Data Collection Strategy

Approach	Volume per day	CAPTCHA frequency	Best for
Sequential with delays	100–500 queries	Low	Small surveys
Proxy rotation	500–2,000 queries	Moderate	Regional analysis
Multi-session parallel	2,000–10,000 queries	High	Comprehensive datasets

Troubleshooting

Issue	Cause	Fix
Turnstile on every search	Session expired	Persist cf_clearance cookie
Salary data shows "Login required"	Portal requires authentication	Authenticate before searching
Empty results after CAPTCHA solve	POST parameters missing	Include all hidden form fields
Data inconsistent between runs	Portal shows different ranges	Use consistent query parameters

FAQ

How many salary queries can I make per day?

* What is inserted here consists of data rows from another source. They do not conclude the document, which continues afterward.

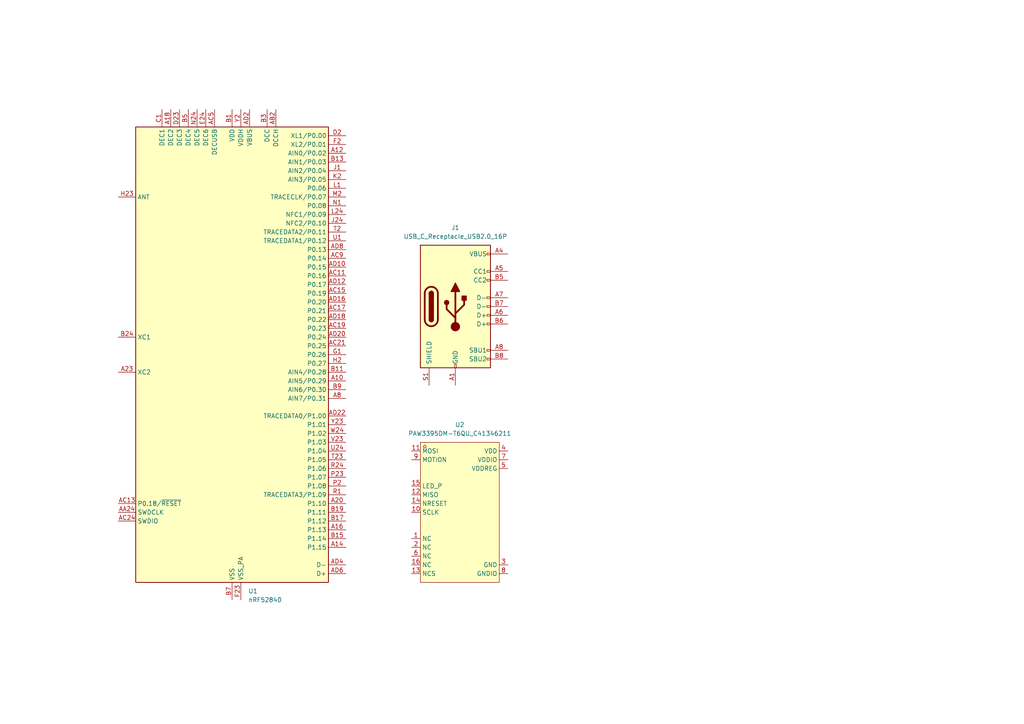
<source format=kicad_sch>
(kicad_sch
	(version 20250114)
	(generator "eeschema")
	(generator_version "9.0")
	(uuid "d814bee5-a15a-4fce-a5f1-e5bfa0743d41")
	(paper "A4")
	
	(symbol
		(lib_id "MCU_Nordic:nRF52840")
		(at 67.31 102.87 0)
		(unit 1)
		(exclude_from_sim no)
		(in_bom yes)
		(on_board yes)
		(dnp no)
		(fields_autoplaced yes)
		(uuid "53370a09-cd59-4175-a923-c6aeb4c6ae5a")
		(property "Reference" "U1"
			(at 71.9933 171.45 0)
			(effects
				(font
					(size 1.27 1.27)
				)
				(justify left)
			)
		)
		(property "Value" "nRF52840"
			(at 71.9933 173.99 0)
			(effects
				(font
					(size 1.27 1.27)
				)
				(justify left)
			)
		)
		(property "Footprint" "Package_DFN_QFN:Nordic_AQFN-73-1EP_7x7mm_P0.5mm"
			(at 67.31 176.53 0)
			(effects
				(font
					(size 1.27 1.27)
				)
				(hide yes)
			)
		)
		(property "Datasheet" "http://infocenter.nordicsemi.com/topic/com.nordic.infocenter.nrf52/dita/nrf52/chips/nrf52840.html"
			(at 50.8 54.61 0)
			(effects
				(font
					(size 1.27 1.27)
				)
				(hide yes)
			)
		)
		(property "Description" "Multiprotocol BLE/ANT/2.4 GHz/802.15.4 Cortex-M4F SoC, AQFN-73"
			(at 67.31 102.87 0)
			(effects
				(font
					(size 1.27 1.27)
				)
				(hide yes)
			)
		)
		(pin "H23"
			(uuid "3f152e9a-a2cc-446d-bb93-1272cd3f00ef")
		)
		(pin "B24"
			(uuid "8df517ad-fc76-4af4-8e45-e1c4cbe14cd5")
		)
		(pin "A23"
			(uuid "6dfb8705-b069-44d9-aae2-ed737d486fba")
		)
		(pin "AC13"
			(uuid "cafec89e-2b7a-41b7-bc6b-058729722c83")
		)
		(pin "AA24"
			(uuid "371064cc-105b-4d01-90c2-3e9f27dce7b0")
		)
		(pin "AC24"
			(uuid "72754223-c6ff-4754-8697-96bd1e72e4f9")
		)
		(pin "C1"
			(uuid "dc7aadd7-6c99-4b8f-8c8c-e3551ea860ef")
		)
		(pin "A18"
			(uuid "e4d27810-0e18-4c92-8d4b-b6e03a572077")
		)
		(pin "D23"
			(uuid "4477963e-69e2-4701-aaa0-130964ea94e7")
		)
		(pin "N24"
			(uuid "2a65e690-265f-4b83-a37e-4b80b4ac8511")
		)
		(pin "B5"
			(uuid "e28de7b4-64af-4549-81b2-6080950ee596")
		)
		(pin "E24"
			(uuid "5803eee3-4b56-4f19-83ee-1eaadb51ab57")
		)
		(pin "AC9"
			(uuid "63ad3f8a-b032-4c31-98f0-f8aade0adb1a")
		)
		(pin "AC11"
			(uuid "99d918f3-118f-488c-95ba-ba9b54191985")
		)
		(pin "F23"
			(uuid "18164ca5-5929-4f70-9ec8-1d67cf8460cf")
		)
		(pin "P23"
			(uuid "27454123-444d-46bc-9253-c604dbc4e615")
		)
		(pin "B7"
			(uuid "acc7752f-5dbd-452a-bb7f-5c21a14a4b01")
		)
		(pin "T2"
			(uuid "926bb7d2-491c-4d93-bbe9-5dbf3344813f")
		)
		(pin "AC17"
			(uuid "706c4e6e-9217-4e77-987d-523c513075cc")
		)
		(pin "B13"
			(uuid "7571de89-895e-4f56-865b-c20365271fe7")
		)
		(pin "W1"
			(uuid "8e48b42f-b4f2-45e0-8529-478002582e9f")
		)
		(pin "J1"
			(uuid "a5894366-7d14-458d-8340-f6b0447f0edd")
		)
		(pin "L1"
			(uuid "fd5fdacd-e5dd-4e23-bcc0-2f1fa9ba014f")
		)
		(pin "M2"
			(uuid "965d1141-a7a2-4aae-aaa1-dd3df77c476e")
		)
		(pin "AD10"
			(uuid "ab4bd2d8-7d64-4179-801e-8e44ffe74c45")
		)
		(pin "AD2"
			(uuid "00b99d6b-38a0-4c59-ae60-69ed427adf46")
		)
		(pin "A22"
			(uuid "5fb1c806-b15d-4bb8-87a2-380477acaa24")
		)
		(pin "F2"
			(uuid "6dd0ebad-82b8-4b64-90e4-b4ca0f190192")
		)
		(pin "K2"
			(uuid "41495c7c-2704-48e1-b54a-82915a4b4b43")
		)
		(pin "AD23"
			(uuid "67c59e66-bc78-4335-96cf-1cbe90ee8e65")
		)
		(pin "B9"
			(uuid "a145f0b7-49b3-4d1f-9599-9e1576099701")
		)
		(pin "A8"
			(uuid "adf535c7-03d4-4a8e-a190-df110ac31e35")
		)
		(pin "Y23"
			(uuid "ed497f06-328c-4782-b030-9f807fe18871")
		)
		(pin "J24"
			(uuid "cf3ec1a2-0c84-44dc-b201-408847b7c5ec")
		)
		(pin "R24"
			(uuid "d8ed7ee5-6b1f-44c9-88da-f6a15c18c5a6")
		)
		(pin "H2"
			(uuid "e0537b0f-93ba-4b5d-8d1a-faf43d251f86")
		)
		(pin "A20"
			(uuid "4793db20-3171-4520-b1bd-0f996589d8af")
		)
		(pin "AC15"
			(uuid "f055b9da-fe87-4ab4-80c6-45d4324b6156")
		)
		(pin "AC5"
			(uuid "8c4e6d22-f74d-4d2f-8c65-6721490f1b32")
		)
		(pin "AD18"
			(uuid "bae90763-3e8a-41c6-8265-d1c8d8e65f7a")
		)
		(pin "N1"
			(uuid "99bf56b4-2b5b-4a2b-bb41-6ee44c277369")
		)
		(pin "AD14"
			(uuid "025f1547-d304-404d-be0a-b6b3689cf7f0")
		)
		(pin "U1"
			(uuid "e73e874d-3bcc-4d0f-8a71-14060888f3f7")
		)
		(pin "AD8"
			(uuid "db6d43cc-729d-4130-8d55-8da73e39c031")
		)
		(pin "B3"
			(uuid "e4721c8d-33ae-4c22-af23-0462571d955b")
		)
		(pin "Y2"
			(uuid "cd118f98-04e7-4031-9400-756debc87469")
		)
		(pin "AD20"
			(uuid "7af25026-b328-4d1b-8f74-e5b631b502ad")
		)
		(pin "D2"
			(uuid "f6b3c7c9-51e4-4289-a9ba-942bc61a67ae")
		)
		(pin "AB2"
			(uuid "2d1fe987-5726-4a3a-85c6-96d211582fd9")
		)
		(pin "L24"
			(uuid "71475e3d-5ee0-4157-831d-76bb35d4d770")
		)
		(pin "AD16"
			(uuid "8e067e9f-4b19-402a-a9dd-accfdcdbbe99")
		)
		(pin "G1"
			(uuid "bd96dd7e-aa5d-4063-844e-3ab5234285e0")
		)
		(pin "AD22"
			(uuid "2d83d3c2-189e-4fd3-a7f3-a57b281532cd")
		)
		(pin "W24"
			(uuid "11a6a6f7-fd7e-46fb-a61c-71209f032f29")
		)
		(pin "AD12"
			(uuid "d140f1ec-d15d-4476-ac2f-663b4123cf27")
		)
		(pin "A12"
			(uuid "0383ea5d-4659-4c20-89bf-fc54000a52da")
		)
		(pin "B1"
			(uuid "aef7a78b-53b4-4b1f-86e1-ede3fcc5aae6")
		)
		(pin "EP"
			(uuid "10597cc7-c177-4218-8562-4a92d87fceb6")
		)
		(pin "AC19"
			(uuid "e3d1cf3f-54a8-4181-a41e-8b678111abe9")
		)
		(pin "AC21"
			(uuid "dafac937-771b-4261-b2fe-698d4f984a81")
		)
		(pin "B11"
			(uuid "031ef538-1488-4cca-8bd7-8a7b4ddfbae4")
		)
		(pin "A10"
			(uuid "a8d15211-5976-4f6e-b9cc-aaec9c1f27dc")
		)
		(pin "U24"
			(uuid "58bc5cb2-ab48-47aa-aeb3-35bad6e5a076")
		)
		(pin "T23"
			(uuid "b0439276-d74c-402c-b433-5161ffec6f25")
		)
		(pin "V23"
			(uuid "d0ce9c58-201e-46bc-b825-d75c1732acff")
		)
		(pin "P2"
			(uuid "4c02c0f7-231f-4d77-84b2-7ff907b0ced6")
		)
		(pin "R1"
			(uuid "d6145ae8-9865-4642-84dd-c17d67d7a206")
		)
		(pin "B19"
			(uuid "997993f8-d668-46a3-8d02-0ab4d38550a7")
		)
		(pin "A16"
			(uuid "7f27236d-0197-4ea9-9961-69017a60c6cd")
		)
		(pin "A14"
			(uuid "d0705aeb-abe0-40a4-9018-64cc88b15517")
		)
		(pin "B15"
			(uuid "6e7c01a0-4e22-4ae0-a9c8-d89cf01ecb58")
		)
		(pin "AD4"
			(uuid "2a4d2f20-1345-4400-a7f1-f58d3d9c5b53")
		)
		(pin "AD6"
			(uuid "7fe80fa2-0b41-41d3-9ad4-2b5e5ded7864")
		)
		(pin "B17"
			(uuid "b5319c84-57d7-42e6-959b-c76d0bc1f3a7")
		)
		(instances
			(project ""
				(path "/d814bee5-a15a-4fce-a5f1-e5bfa0743d41"
					(reference "U1")
					(unit 1)
				)
			)
		)
	)
	(symbol
		(lib_id "easyeda2kicad:PAW3395DM-T6QU_C41346211")
		(at 133.35 148.59 0)
		(unit 1)
		(exclude_from_sim no)
		(in_bom yes)
		(on_board yes)
		(dnp no)
		(fields_autoplaced yes)
		(uuid "9b2b479e-cf8c-4c38-9a9c-1727e214b3fa")
		(property "Reference" "U2"
			(at 133.35 123.19 0)
			(effects
				(font
					(size 1.27 1.27)
				)
			)
		)
		(property "Value" "PAW3395DM-T6QU_C41346211"
			(at 133.35 125.73 0)
			(effects
				(font
					(size 1.27 1.27)
				)
			)
		)
		(property "Footprint" "easyeda2kicad:PDIP-16_L16.2-W9.1-P1.78-TL_PMW3389DM-T3QU"
			(at 133.35 173.99 0)
			(effects
				(font
					(size 1.27 1.27)
				)
				(hide yes)
			)
		)
		(property "Datasheet" ""
			(at 133.35 148.59 0)
			(effects
				(font
					(size 1.27 1.27)
				)
				(hide yes)
			)
		)
		(property "Description" ""
			(at 133.35 148.59 0)
			(effects
				(font
					(size 1.27 1.27)
				)
				(hide yes)
			)
		)
		(property "LCSC Part" "C41346211"
			(at 133.35 176.53 0)
			(effects
				(font
					(size 1.27 1.27)
				)
				(hide yes)
			)
		)
		(pin "11"
			(uuid "ed5d720e-b744-401c-a473-09d0a379366f")
		)
		(pin "13"
			(uuid "8ee3817a-a23e-47c3-ac73-09f4122d5403")
		)
		(pin "8"
			(uuid "57c1a459-fd05-46cf-902f-7b23a0865f6c")
		)
		(pin "16"
			(uuid "40fc2d75-b468-44d8-bd50-27b9a649d38c")
		)
		(pin "7"
			(uuid "fcd3ca34-99eb-4ba2-85e3-92a66b5bf66f")
		)
		(pin "12"
			(uuid "b2132aae-c007-4665-89b2-07b86efbddb3")
		)
		(pin "5"
			(uuid "55845b72-5fce-4072-ac38-6ab434e6bec8")
		)
		(pin "1"
			(uuid "6b250ebb-6394-4010-83ae-952dd70fd662")
		)
		(pin "15"
			(uuid "e6c89b69-5fce-4c18-a9c2-04de986ca081")
		)
		(pin "2"
			(uuid "923f617f-e88b-43d0-887c-7802acb16e33")
		)
		(pin "6"
			(uuid "87168ea2-3324-4463-b38f-26508bcb06c2")
		)
		(pin "4"
			(uuid "ec9c1c19-775d-4dd8-ae4a-11ea99012dfc")
		)
		(pin "10"
			(uuid "e328daab-cae3-47e2-836d-9bb76cd1297b")
		)
		(pin "9"
			(uuid "1c8441ed-2f8b-4184-88ac-a641595cec08")
		)
		(pin "14"
			(uuid "dafa84ae-e754-4ac8-8938-f077ad66f937")
		)
		(pin "3"
			(uuid "52d50d36-1131-4178-a6f3-04a29477bf9c")
		)
		(instances
			(project ""
				(path "/d814bee5-a15a-4fce-a5f1-e5bfa0743d41"
					(reference "U2")
					(unit 1)
				)
			)
		)
	)
	(symbol
		(lib_id "Connector:USB_C_Receptacle_USB2.0_16P")
		(at 132.08 88.9 0)
		(unit 1)
		(exclude_from_sim no)
		(in_bom yes)
		(on_board yes)
		(dnp no)
		(fields_autoplaced yes)
		(uuid "c9a66a60-0642-49e6-86e3-1e9130b5101b")
		(property "Reference" "J1"
			(at 132.08 66.04 0)
			(effects
				(font
					(size 1.27 1.27)
				)
			)
		)
		(property "Value" "USB_C_Receptacle_USB2.0_16P"
			(at 132.08 68.58 0)
			(effects
				(font
					(size 1.27 1.27)
				)
			)
		)
		(property "Footprint" ""
			(at 135.89 88.9 0)
			(effects
				(font
					(size 1.27 1.27)
				)
				(hide yes)
			)
		)
		(property "Datasheet" "https://www.usb.org/sites/default/files/documents/usb_type-c.zip"
			(at 135.89 88.9 0)
			(effects
				(font
					(size 1.27 1.27)
				)
				(hide yes)
			)
		)
		(property "Description" "USB 2.0-only 16P Type-C Receptacle connector"
			(at 132.08 88.9 0)
			(effects
				(font
					(size 1.27 1.27)
				)
				(hide yes)
			)
		)
		(pin "A12"
			(uuid "0ef0ec2e-26fb-43c7-aade-5acb5e403125")
		)
		(pin "A4"
			(uuid "7faf5794-03d7-4c51-bab3-871d597a6306")
		)
		(pin "A5"
			(uuid "f111da80-3152-4dbd-9570-470de61079c9")
		)
		(pin "B12"
			(uuid "bd6e3ce7-9d1a-4d0b-8fec-fd07123fb5f0")
		)
		(pin "B6"
			(uuid "1fc8d07d-e447-4313-9adc-dabd1691661d")
		)
		(pin "S1"
			(uuid "501a487f-f491-4269-b9e5-f37d072c30f4")
		)
		(pin "B8"
			(uuid "042bcf2c-ef74-4040-8bbf-6d3a55f2c4c3")
		)
		(pin "A1"
			(uuid "7dfb8bf2-5ed8-4226-88a8-e7500af4e1d6")
		)
		(pin "A9"
			(uuid "8a2b4e26-e2e7-4b9e-b092-66fdd6f9420a")
		)
		(pin "A6"
			(uuid "5380cd4e-85f2-4d5d-8745-46350168b4bd")
		)
		(pin "B1"
			(uuid "7f07ceba-7db4-42be-92ab-4cd683f51bf7")
		)
		(pin "A7"
			(uuid "ff9cbff6-5909-4863-89ab-37ce49160b69")
		)
		(pin "B4"
			(uuid "497badb2-82d2-4a71-a672-6fac61d2abce")
		)
		(pin "B9"
			(uuid "980866c6-8ca9-41bf-aea5-fead26bcfd88")
		)
		(pin "B5"
			(uuid "962889af-c132-440c-b522-d730fe330c0e")
		)
		(pin "A8"
			(uuid "86dcbd37-9e8f-45e4-a458-c1b0daead2e6")
		)
		(pin "B7"
			(uuid "c11c0703-8059-4037-b9ad-11d643b89ea2")
		)
		(instances
			(project ""
				(path "/d814bee5-a15a-4fce-a5f1-e5bfa0743d41"
					(reference "J1")
					(unit 1)
				)
			)
		)
	)
	(sheet_instances
		(path "/"
			(page "1")
		)
	)
	(embedded_fonts no)
)

</source>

It depends on the portal's rate limits, not CaptchaAI. CaptchaAI solves Turnstile with 100% success rate. Space requests 2–5 seconds apart and rotate proxies for high-volume collection.

Should I use proxies for salary data collection?

Yes, especially for bulk collection across thousands of job titles. Residential proxies reduce CAPTCHA frequency significantly compared to datacenter IPs.

Can I collect real-time salary data?

Most salary portals update data monthly or quarterly, so real-time collection is unnecessary. Schedule weekly or monthly collection runs for comprehensive datasets.